› Por Brassaï
¡Nuestro primer encuentro! (A menos que ya nos hubiésemos conocido cuando estuve en París con June, mi mujer, en 1928.) ¿Podríamos comparar nuestros recuerdos? Me parece estar viéndote de pie, al borde de la acera, cerca del Dôme, en la esquina de la calle Delambre y el boulevard Montparnasse. Llevabas un periódico en la mano. Comenzabas a dedicarte a la fotografía. Debía ser alrededor de 1931. Recuerdo tan claramente el lugar donde te encontrabas que podría señalarlo con un círculo. ¡¡¡Cuando nos encontremos nuevamente en París te lo mostraré!!! Tuve la impresión –fugaz– de que poseías un gran sentido del humor. Todo lo que decías era como una broma. Tus ojos me hipnotizaban –como los de Picasso–. Este encuentro permanece fuertemente grabado en mi memoria.”
(Carta a Brassaï, el 25 de noviembre de 1964.)
Así es como Henry Miller tiene la costumbre de evocar, por carta o personalmente, nuestro encuentro en Montparnasse. “Es curioso –me dijo una vez–, de la mayoría de las personas jamás recordamos dónde o en qué circunstancias las conocimos. Nuestro encuentro lo recuerdo como si fuera ayer.”
Por mi parte, sitúo el encuentro en Henry en diciembre de 1930, poco después de su llegada a Francia. Fue mi amigo, el pintor Louis Tihanyi, quien nos presentó. Era una especie de relaciones públicas del Dôme. Todo el mundo conocía su abrigo de terciopelo lustrado verde oliva, su sombrero gris de ala ancha, su monóculo, su sobresaliente labio inferior –el sosias de Alfonso XIII, pero sin el bigotito–. Caminaba de mesa en mesa, de grupo en grupo, a través de la terraza abarrotada, que bajo el verde luminoso de los árboles del paseo parecía celebrar cada noche el 14 de julio. Aunque estaba sordo y casi mudo, era la persona mejor informada de Montparnasse, y conocía no sólo a los habituales sino a cualquier recién llegado.

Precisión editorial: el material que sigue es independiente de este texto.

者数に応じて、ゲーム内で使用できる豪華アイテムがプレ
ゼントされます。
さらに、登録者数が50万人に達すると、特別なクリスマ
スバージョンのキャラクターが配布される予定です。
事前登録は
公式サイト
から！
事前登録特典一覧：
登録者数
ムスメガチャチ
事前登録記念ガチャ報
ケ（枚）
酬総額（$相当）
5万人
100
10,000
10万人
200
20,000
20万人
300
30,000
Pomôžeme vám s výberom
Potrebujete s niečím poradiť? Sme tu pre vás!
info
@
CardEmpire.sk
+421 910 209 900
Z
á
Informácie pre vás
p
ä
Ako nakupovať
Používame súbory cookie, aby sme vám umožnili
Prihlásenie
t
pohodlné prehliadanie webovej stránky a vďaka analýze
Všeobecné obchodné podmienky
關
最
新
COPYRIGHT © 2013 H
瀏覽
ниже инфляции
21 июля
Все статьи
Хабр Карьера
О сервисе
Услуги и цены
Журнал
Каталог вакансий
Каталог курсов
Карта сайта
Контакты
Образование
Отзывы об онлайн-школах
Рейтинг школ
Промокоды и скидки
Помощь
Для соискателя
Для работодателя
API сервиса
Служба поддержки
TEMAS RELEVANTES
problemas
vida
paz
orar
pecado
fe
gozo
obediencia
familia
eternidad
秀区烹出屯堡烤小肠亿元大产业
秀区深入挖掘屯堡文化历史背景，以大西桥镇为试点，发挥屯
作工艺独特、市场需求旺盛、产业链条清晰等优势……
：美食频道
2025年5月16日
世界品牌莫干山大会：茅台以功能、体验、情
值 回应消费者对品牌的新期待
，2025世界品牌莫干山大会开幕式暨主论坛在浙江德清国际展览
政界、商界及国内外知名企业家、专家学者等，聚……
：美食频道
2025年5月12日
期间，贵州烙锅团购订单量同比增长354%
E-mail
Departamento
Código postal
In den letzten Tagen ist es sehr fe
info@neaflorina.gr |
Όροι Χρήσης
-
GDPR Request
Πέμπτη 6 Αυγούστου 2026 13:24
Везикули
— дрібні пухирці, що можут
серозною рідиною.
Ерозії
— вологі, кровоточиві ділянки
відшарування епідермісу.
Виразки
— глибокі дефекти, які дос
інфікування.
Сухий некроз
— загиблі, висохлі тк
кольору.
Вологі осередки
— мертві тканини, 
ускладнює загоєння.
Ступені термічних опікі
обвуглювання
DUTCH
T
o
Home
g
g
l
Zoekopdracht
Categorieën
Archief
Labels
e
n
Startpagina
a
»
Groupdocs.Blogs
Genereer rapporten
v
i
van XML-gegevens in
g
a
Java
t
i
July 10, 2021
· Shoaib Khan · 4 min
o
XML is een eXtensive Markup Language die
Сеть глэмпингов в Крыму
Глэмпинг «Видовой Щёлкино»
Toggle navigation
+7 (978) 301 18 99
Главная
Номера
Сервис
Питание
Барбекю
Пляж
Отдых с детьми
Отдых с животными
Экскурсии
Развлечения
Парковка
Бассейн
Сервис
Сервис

–Te presento a Henry Miller, un escritor americano –me dijo con su voz desarticulada y gutural, que dominaba el ruido de la terraza y el alboroto del paseo.
Henry Miller... Nunca olvidaré esa cara rosada emergiendo de un impermeable arrugado, el labio inferior carnoso, los ojos de color verde mar, ojos de marino habituados a escrutar el horizonte a través de la bruma, esa mirada tranquila, llena de serenidad –la mirada ingenua y atenta de un perro– emboscada tras unas gruesas gafas de concha, investigándome con curiosidad. Cuando se quitó el ajado sombrero gris, su calvicie aureolada por unos cuantos cabellos plateados brilló bajo el neón. Esbelto, nudoso, sin un gramo de carne de más, tenía el aspecto de una asceta, de un mandarín, de un sabio tibetano. Un maquillador le hubiera añadido un bigote, largos cabellos grises y una barba patriarcal, con lo que Miller, con sus ojos oblicuos, orientales, su gran nariz, sus aletas aristocráticas, se hubiera parecido al sabio de Iasnaïa-Poliana, a León Tolstoi... También oí por primera vez su voz grave, sonora, calurosa, viril, puntuada de yes, yes y de hum, hum, y ese ronroneo de placer que acompañaba sus palabras en sordina.
June, la mujer de Henry –ella será la Mona, la Mara de sus relatos– ya había estado en París en 1927, cuando se fugó con su amiga rusa y dejó solo a Henry consumiéndose en Nueva York, en su sótano. Se alojaba en el Princesse Hôtel en la rive gauche, cerca de Saint-Germain-des-Près. Ese mismo año June volvió a Nueva York cargada de recuerdos y regalos, “más encantadora que nunca”. Su retorno al redil borró del espíritu de Miller el drama de su “traición”. La Crucifixión que pensaba escribir sobre este drama se convirtió en La Crucifixión rosada”. Henry la interrogaba: ¿había visto a Picasso? ¿A Matisse? No, no los había visto. Sin embargo había conocido a Zadkine, a Marcel Duchamp, a Edgar Varése y a otros artistas de los que Miller no había oído hablar, y que más tarde serían sus amigos: Michonze, Tihanyi, etc.